ETag and JSON data

Recently as part of an update project for our university portal MyEd (which runs on uPortal) there was an emphasis on moving our content to more client driven access to data. We wanted to separate out the data and presentation a bit more, and also cut down on the load and traffic which a big single server-side render would produce.

We wanted to use JSON as the data format as it is nice and lightweight, and easy to parse with existing Javascript libraries (like JQuery). We then wrote in static URLs into the uPortal portlets which would allow the currently authenticated user (and them alone) to access their own data.

Our portal is under a reasonably heavy concurrent load at any given time, so we wanted to explore caching of data to make sure we make any client side calls perform well under load.

Cache Headers versus ETag

Cache Headers are used to tell a browser to not re-request an object from the server until a certain time, typically by setting an expiry date. This avoids any traffic going to the server at all, which reduces load but can mean that changes to data are missed because the cache expiry date has not been reached.
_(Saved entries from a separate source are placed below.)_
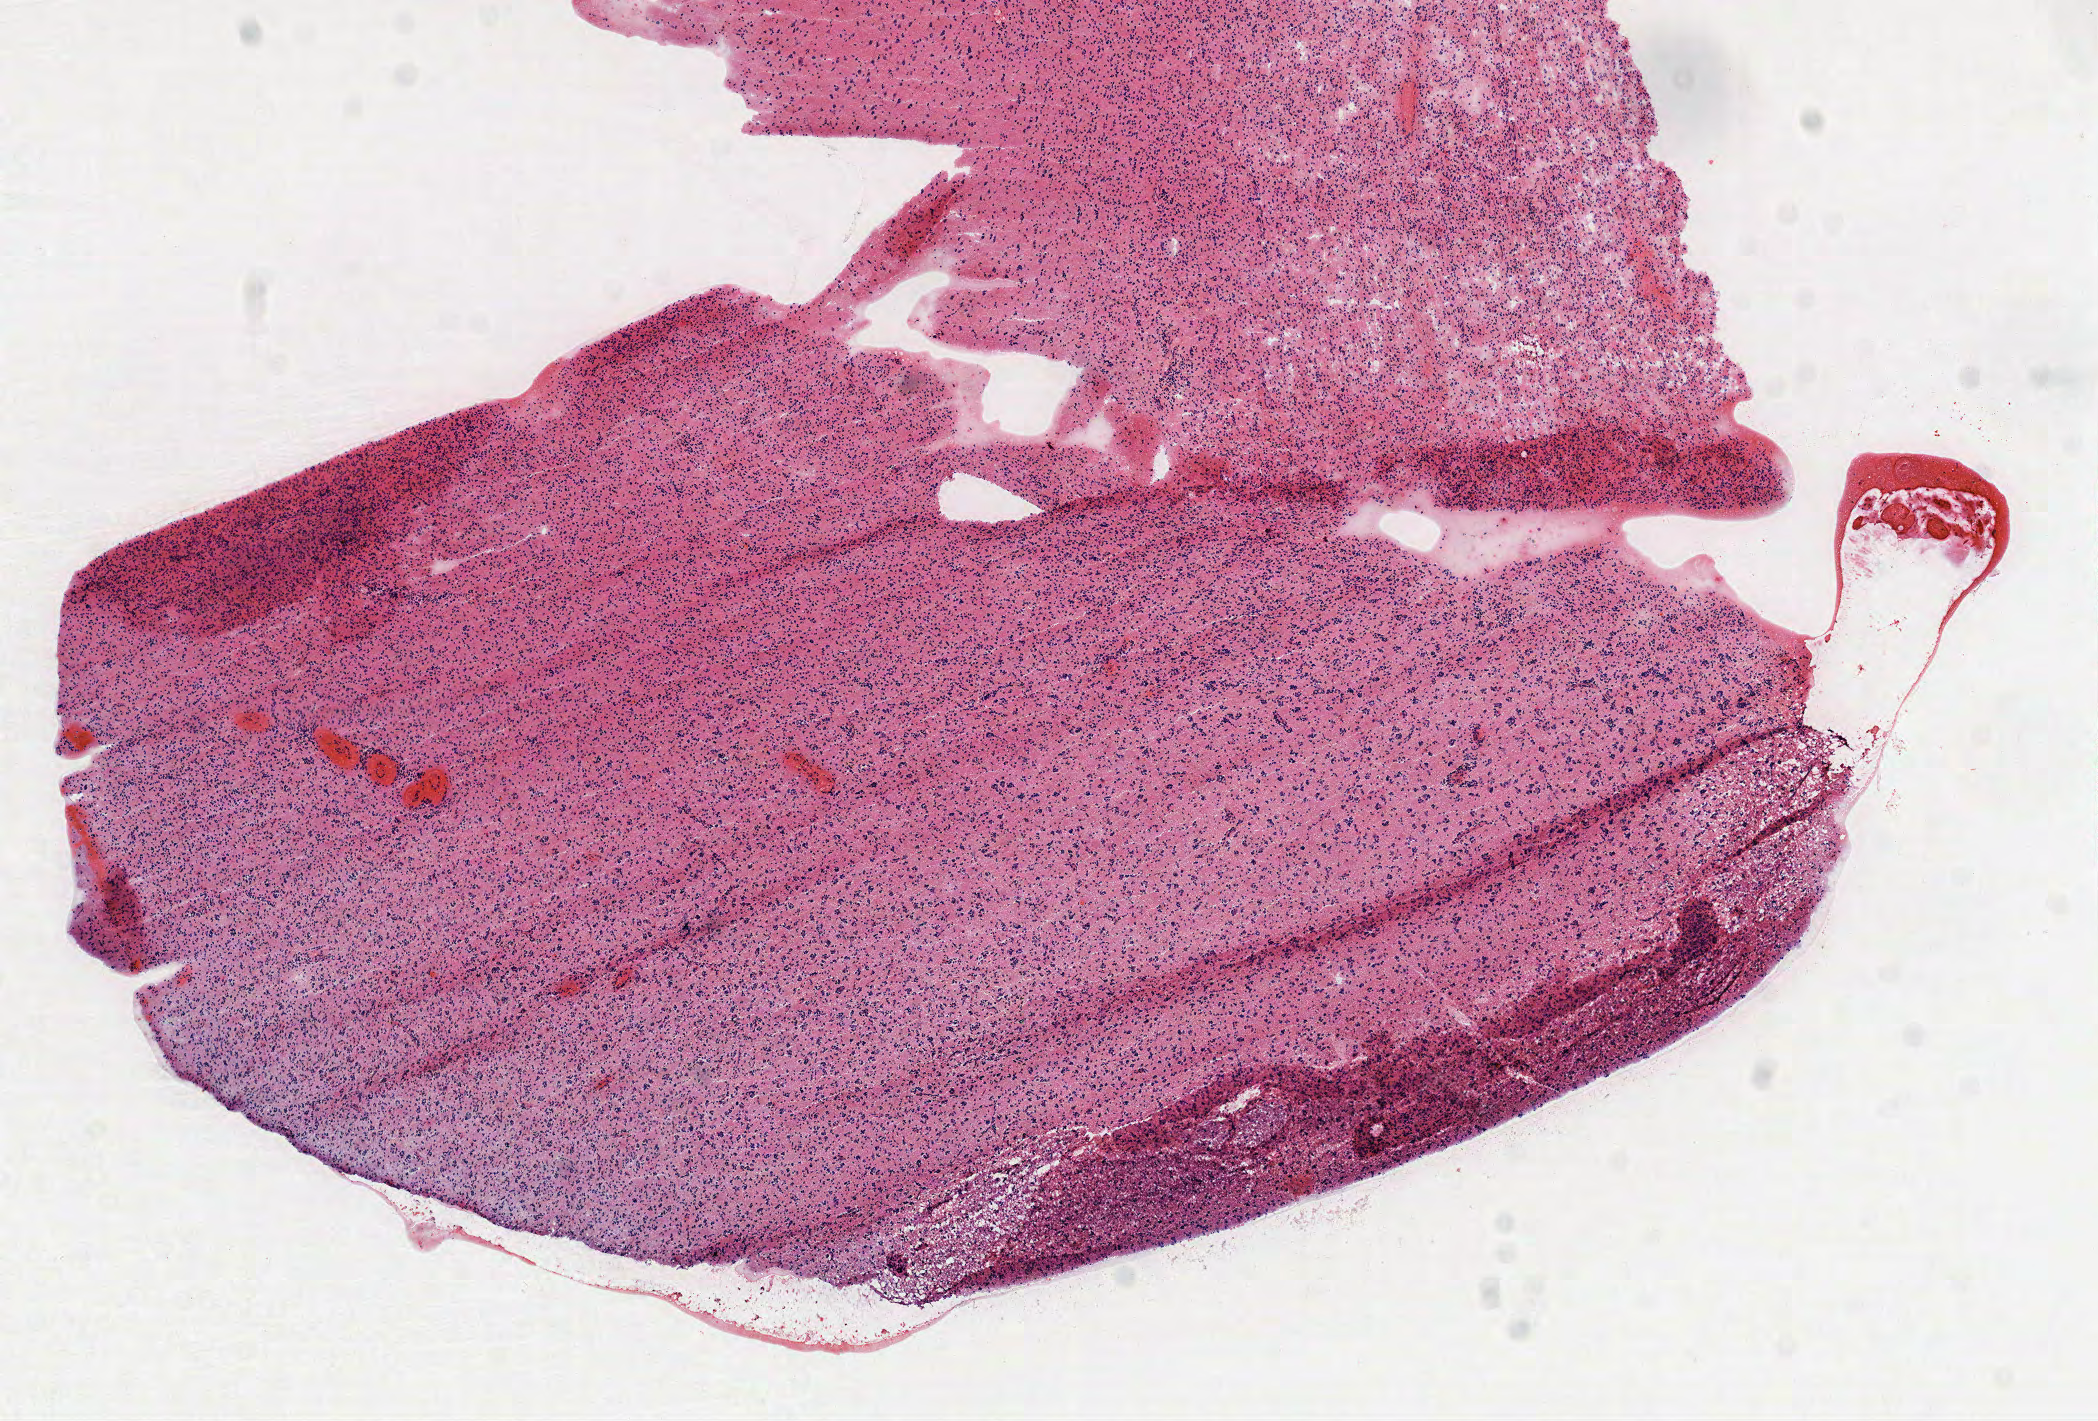
Digitized Hematoxylin and eosin (H&E) stained tissue section (whole slide), whole scanned area (about 8.5 x 5.7 mm, slide scanned at 40x) shown as a low-resolution overview. Frozen section from the top of the tissue portion. Sample: primary tumour, brain. Patient: male, age at initial diagnosis 39 years.
Histologic diagnosis: Oligodendroglioma, NOS.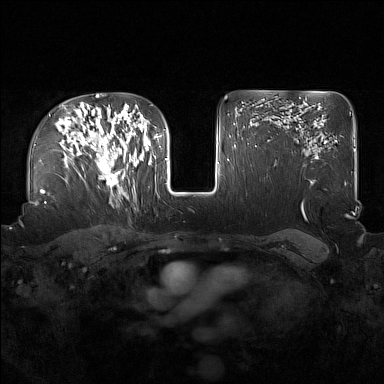
Breast MRI (dynamic contrast-enhanced), one axial slice; slice 110 of 160 in the series (ordered by position); dynamic contrast-enhanced series, time point 2 of 7 at this slice position (early post-contrast); 1.5 T; TE 1.8 ms, TR 5 ms; 1 mm slice thickness; 384 × 384 image matrix, field of view 360 × 360 mm. Female patient.
Outlined on this slice (semi-automatic segmentation, software-assisted and operator-edited):
- enhancing-tissue mask used for the functional tumour volume (all voxels passing the contrast-enhancement thresholds inside the analysis volume; usually the tumour): bounding box [x1, y1, x2, y2] px = [91, 124, 136, 196]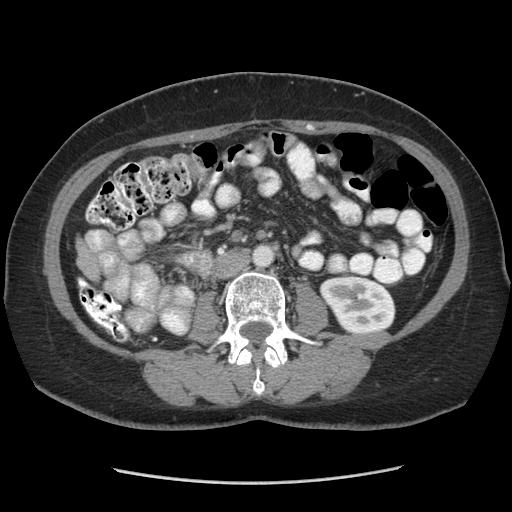
Contrast-enhanced abdominal CT (liver protocol), one axial slice; slice 108 of 185 in the series (ordered by position); 140 kVp; soft-tissue window (W 400 / L 40 HU); 2.5 mm slice thickness; 512 × 512 image matrix. Case-level facts recorded for this patient, not image findings: diagnosis: hepatocellular carcinoma (patient treated with transarterial chemoembolisation; whether this scan precedes or follows treatment is not stated here); TNM stage (as recorded): Stage-I.
Annotated regions visible in this slice (semi-automatic segmentation, software-assisted and operator-edited):
- liver parenchyma outside the tumour (the mass and vessels are separate outlines, so this box may not span the whole liver): bounding box <78,241,82,250> (left, top, right, bottom; pixels)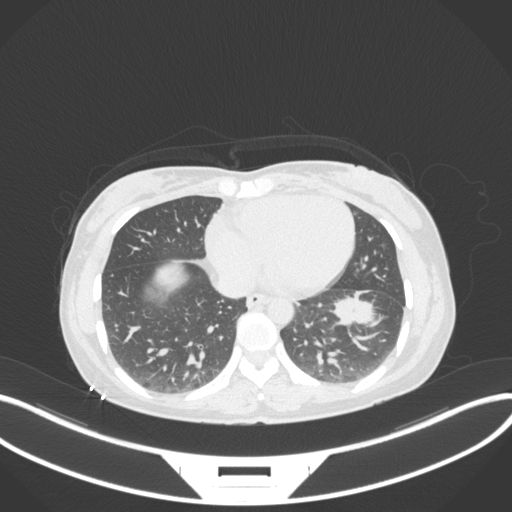
Chest CT, one axial slice; position 123 of 361 along the scan axis; reconstruction kernel B31f; 120 kVp; lung window (W 1500 / L -600 HU); 1 mm slice thickness; 512 × 512 image matrix. Female patient, age 41 years. Case-level facts recorded for this patient, not image findings: clinical TNM (as recorded): T2a N3 M1b.
Structures marked on this image (rectangle marked by the reading radiologist):
- lung tumour (recorded histology: adenocarcinoma): bounding box [x1, y1, x2, y2] px = [332, 292, 387, 332]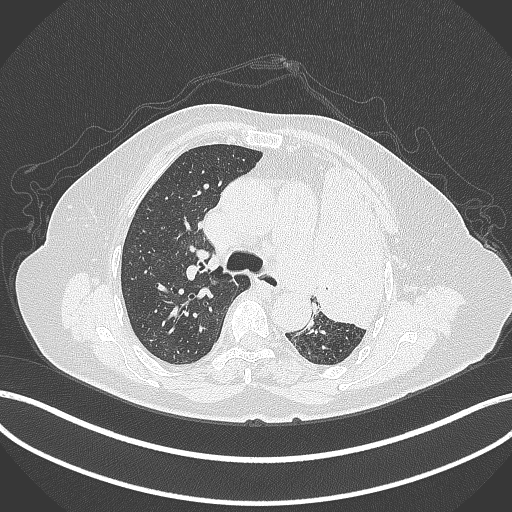
Chest CT, one axial slice; slice 258 of 399 in the series (ordered by position); reconstruction kernel B70f; lung window (W 1500 / L -600 HU); 512 × 512 image matrix, field of view 400 × 400 mm. Patient: female, 75 years. From the clinical record (not read from this slice): clinical TNM (as recorded): T3 N3 M1.
Outlined on this slice (rectangle marked by the reading radiologist):
- lung tumour (recorded histology: adenocarcinoma): bounding box <314,153,386,332> (left, top, right, bottom; pixels)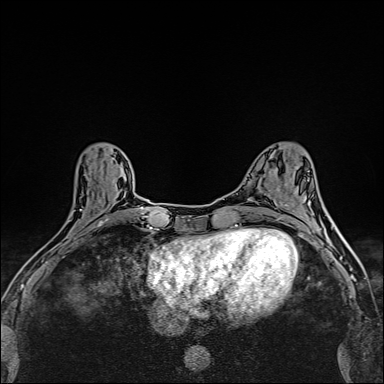
Breast MRI (dynamic contrast-enhanced), one axial slice; slice 62 of 160 in the series (ordered by position); dynamic contrast-enhanced series, time point 2 of 6 at this slice position (early post-contrast); 1.5 T; TE 2.4 ms, TR 5.2 ms; 384 × 384 image matrix, field of view 290 × 290 mm. Female patient.
Outlined on this slice (semi-automatic segmentation, software-assisted and operator-edited):
- enhancing-tissue mask used for the functional tumour volume (all voxels passing the contrast-enhancement thresholds inside the analysis volume; usually the tumour): bounding box [x1, y1, x2, y2] px = [39, 157, 112, 250]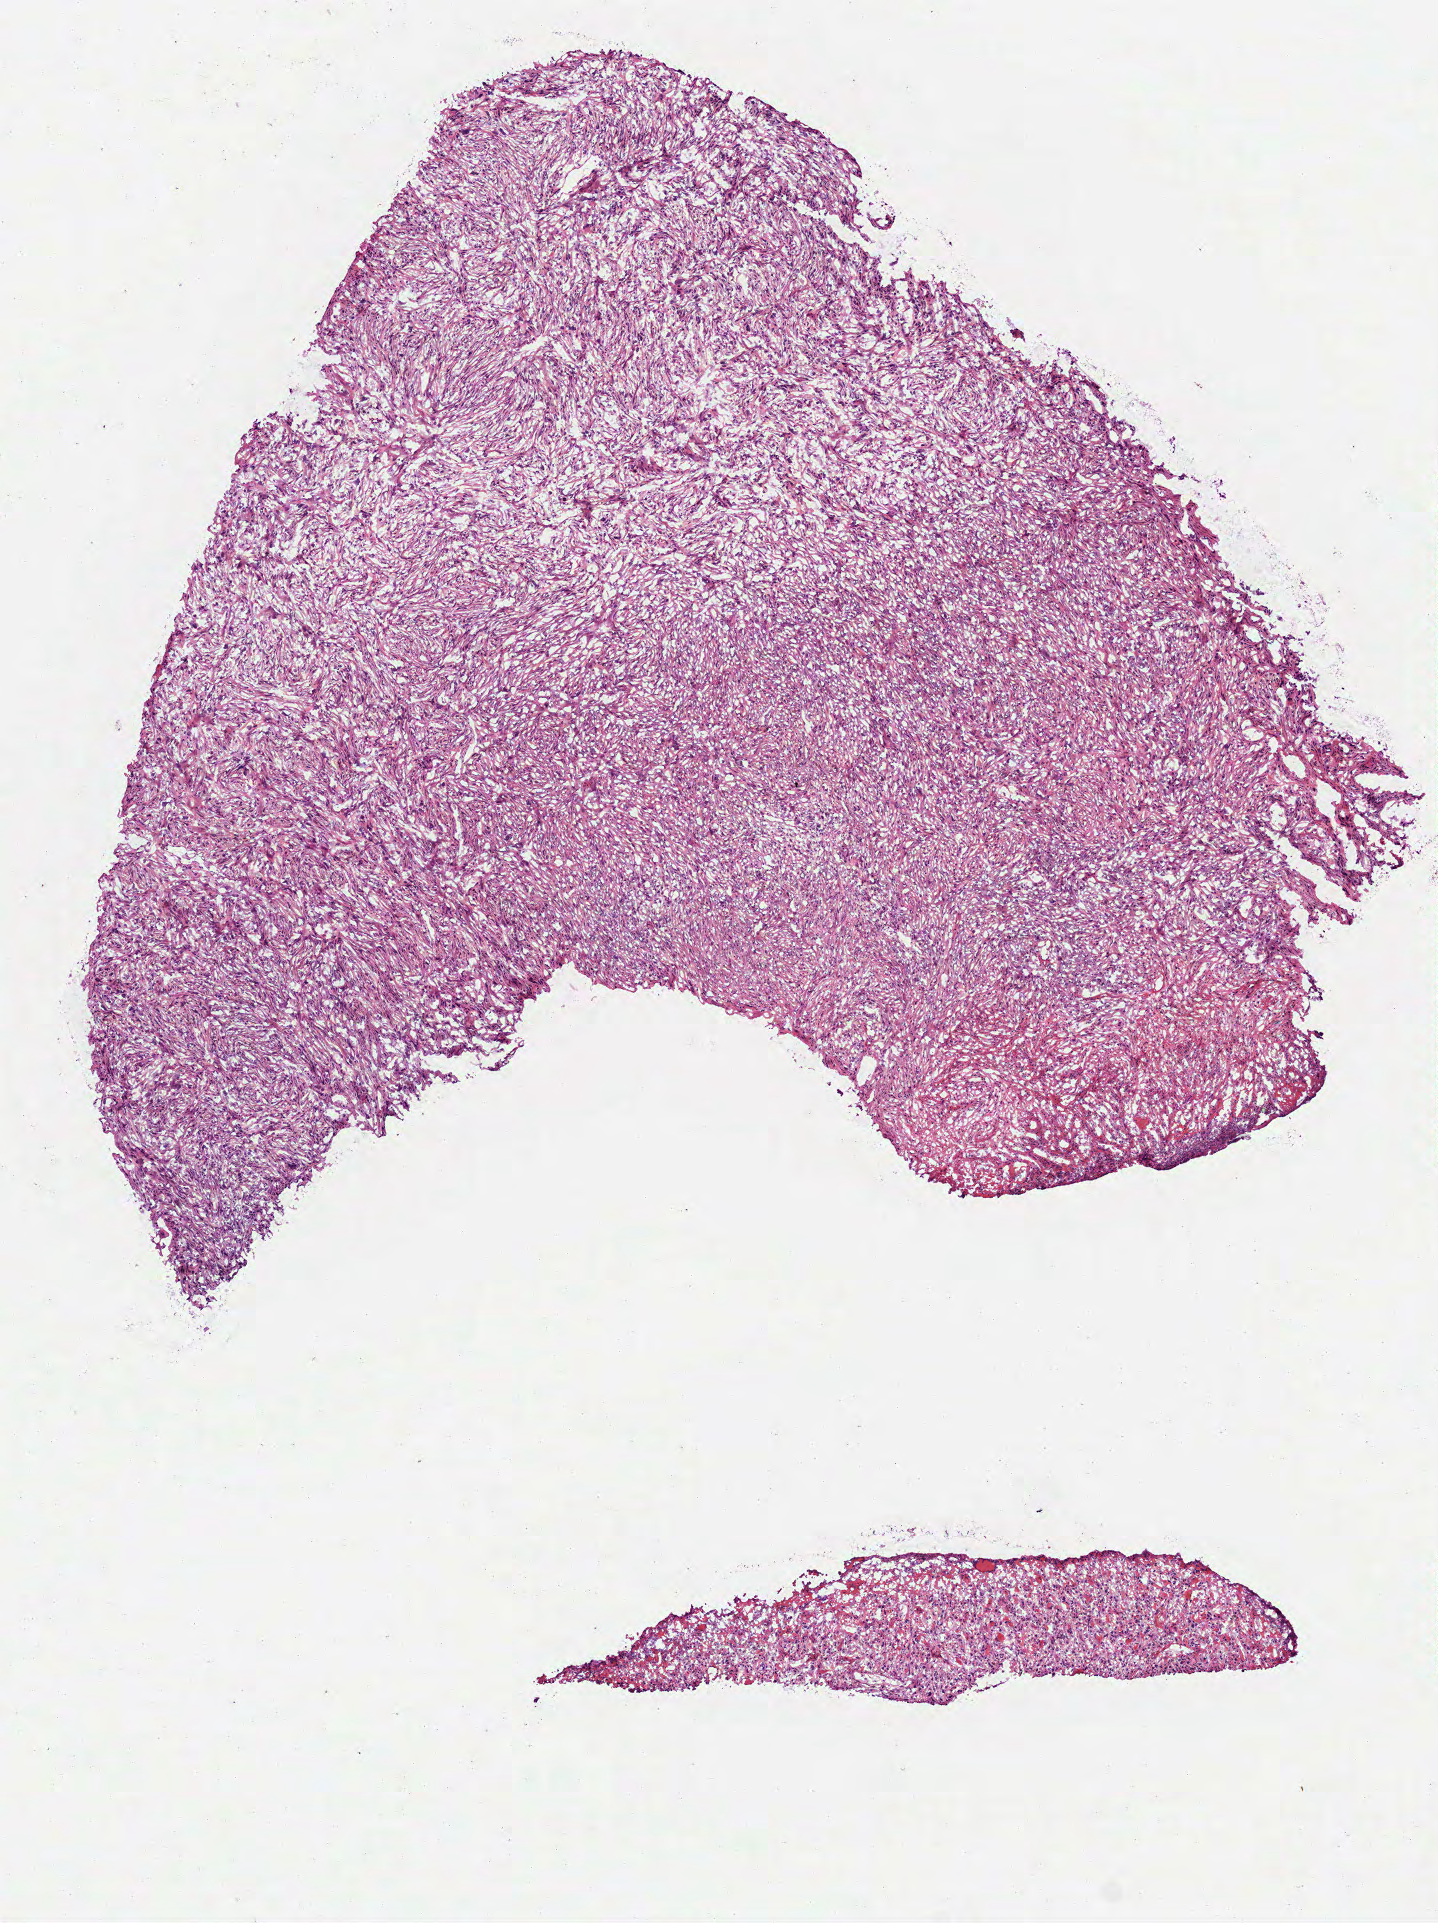
Digitized Hematoxylin and eosin (H&E) stained tissue section (whole slide) — low-resolution overview of the scanned area, about 5.8 x 7.8 mm (acquisition: 40x scan). Frozen section from the top of the tissue portion. Sample: primary tumour, head and neck. Male patient; age at initial diagnosis 79 years. Histologic grade: G3 (poorly differentiated). Composition of this section per pathologist review: tumour cells 92%, tumour nuclei 90%, normal cells 0%, stromal cells 5%, necrosis 3%. Inflammatory infiltration, as recorded: lymphocyte infiltration 2%.
Histologic diagnosis: Squamous cell carcinoma, NOS (tongue, NOS).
ETagging is different, in that an ETag value is set in the header, for example:

ETag: "asb227873hva23456n"

When the browser re-requests data from the url it passes the ETag back to the server in an If-None-Match header, e.g:

If-None-Match: "asb227873hva23456n"

The server then uses the ETag to decide what to do, either to send an HTTP Status Code of 304 not modified (typically with a very short response), or refresh the data and return new information back to the client. This reduces the bandwidth required, but more importently allows the server to decide how and when to respond with fresh data.

In order to get the best performance, you would in most situations use both caching and ETag in order to limit high frequency client traffic to the server but also allow the server to mitigate load using the ETag. We found when using both that behaviour in our uPortal server alongside our load balancer led to unexpected results , so we opted to initially use ETagging only.

(As to why our load balancer was causing unexpected caching behaviour we’ll have to investigate later, and potentially write up another post in and of itself!)

Portlet modifications

So in the portlet itself (which is written in Java), we set the JSON data controller method to add in an ETag.

final String eTag = getETag(data);
final Date expiry = new Date(System.currentTimeMillis() + MAX_AGE_MILLIS);
        
session.setAttribute(SESSION_ATTR_CACHE_ETAG, eTag);
session.setAttribute(SESSION_ATTR_CACHE_EXPIRY, expiry);
response.setStatus(HttpServletResponse.SC_OK);
response.setHeader("Cache-Control", "must-revalidate");
response.setHeader("ETag", eTag);

Finally, we then added a check in the method for the ETag coming from the If-None-Match header:

final String ifNoneMatch = request.getHeader("If-None-Match");
 final String existingETag = (String)session.getAttribute(SESSION_ATTR_CACHE_ETAG);
 final Date existingExpiry = (Date)session.getAttribute(SESSION_ATTR_CACHE_EXPIRY);
 if (null != ifNoneMatch
 && null != existingETag
 && null != existingExpiry
 && ifNoneMatch.equals(existingETag)
 && System.currentTimeMillis() < existingExpiry.getTime())
 {
 response.setStatus(HttpServletResponse.SC_NOT_MODIFIED);
 return null;
 }

The above code checks the passed in ETag, compares it with the one stored in the user session, and additionally compares it with an expiry tag, then responds with a NOT MODIFIED 304 if the tags match and the expiry hasn’t passed. The response is null which means it doesn’t have to query the underlying dataset to respond, and therefore the response time and the bandwidth used are dramatically reduced.